PUBLIÉ LE 30 mai 2023

Le 19 mai 2023,  la presse s’est largement fait l’écho de la saisine du Conseil supérieur de la magistrature par le Ministre de la Justice d’une demande d’avis sur la liberté d’expression et la liberté syndicale des magistrat.es afin de    « toujours mieux préserver l’image de la justice aux yeux de nos concitoyens ».

Curieuse expression de la part d’un Garde des Sceaux qui n’aura, jusqu’à présent, jamais défendu les magistrat.es ou les juridictions publiquement mis en cause pour leurs décisions, le plus souvent par des acteurs politiques qui trouvaient dans les attaques contre l’institution judiciaire un moyen de communication au service de leurs ambitions et le moyen de contester des décisions individuelles qui leur déplaisaient.

La question de la liberté d’expression de la magistrature est systématiquement corrélée dans le débat médiatique à l’exigence d’impartialité qui s’impose à chacun de ses membres.

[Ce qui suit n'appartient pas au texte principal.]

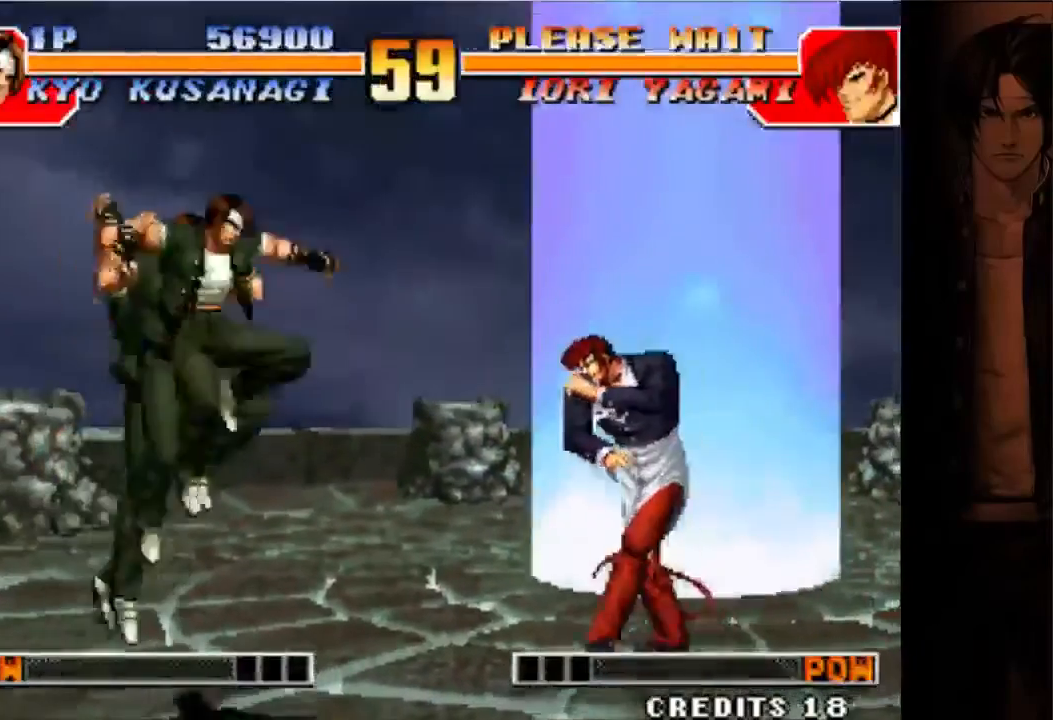
{"buttons": ["X", "DPAD_RIGHT"], "events": [[16, "Y", "down"], [117, "Y", "up"], [317, "DPAD_RIGHT", "down"], [484, "X", "down"]]}
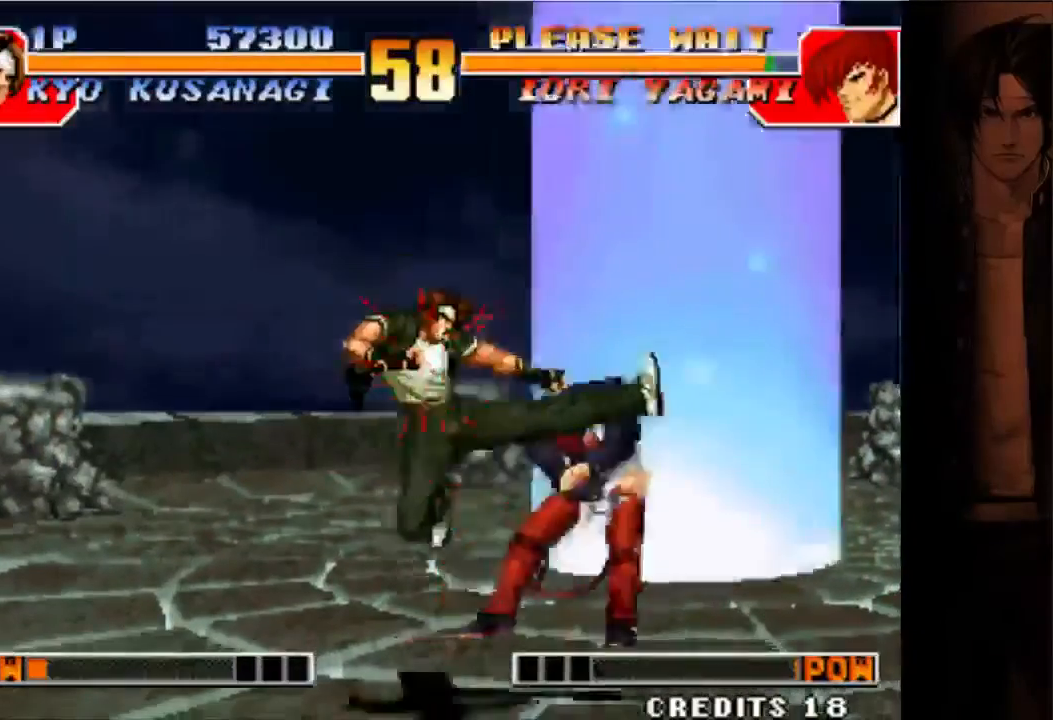
{"buttons": ["X", "DPAD_DOWN"], "events": [[50, "DPAD_DOWN", "down"], [50, "DPAD_RIGHT", "up"], [150, "DPAD_RIGHT", "down"], [184, "DPAD_DOWN", "up"], [284, "DPAD_RIGHT", "up"], [451, "DPAD_DOWN", "down"]]}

Ainsi, celles et ceux qui craignent la contradiction entretiennent volontairement une confusion qui consisterait à mettre sur un même pied d’égalité impartialité et silence.

Il importe de rappeler que l’impartialité, condition nécessaire pour juger, n’interdit pas la critique, et que le devoir de réserve, auquel est soumis chaque magistrat, n’impose pas de se taire.

On ne veut jamais faire taire que ceux et celles que l’on craint, et ce Gouvernement – qui n’est pas le premier ! – s’inquiète en réalité moins de « l’image de la Justice » que des critiques que les professionnels peuvent émettre à l’égard des conditions souvent dégradantes dans lesquelles les justiciables sont confrontés à l’institution, des incessants projets de réforme et des atteintes toujours plus nombreuses à l’indépendance de l’autorité judiciaire ainsi qu’aux droits et libertés de chacun et chacune.

La liberté d’expression, individuelle ou collective, demeure l’unique vecteur de participation des magistrat.es au débat public, de pédagogie et d’expertise à l’attention des citoyens et citoyennes, qui doivent être pleinement informés sur un sujet aussi important que le fonctionnement de notre justice dans un État de droit.

Le syndicat des Avocats de France apporte son soutien plein et entier aux organisations syndicales de la magistrature et aux magistrat.es qui, par le biais de leurs expressions individuelles et collectives, participent au débat démocratique.

Leur avis, l’expression de leur opinion et de leur expertise, apparait d’autant plus nécessaire au moment où un nouveau projet de loi de programmation pour la Justice s’apprête à être discuté au Parlement selon une procédure accélérée.

La justice ne doit pas être instrumentalisée. Ni par ceux et celles qui nous gouvernent, ni par ceux et celles qui la rendent. Elle est notre bien commun. Préservons là de ces querelles. Vouloir la faire taire n’est il pas le meilleur moyen pour l’étouffer.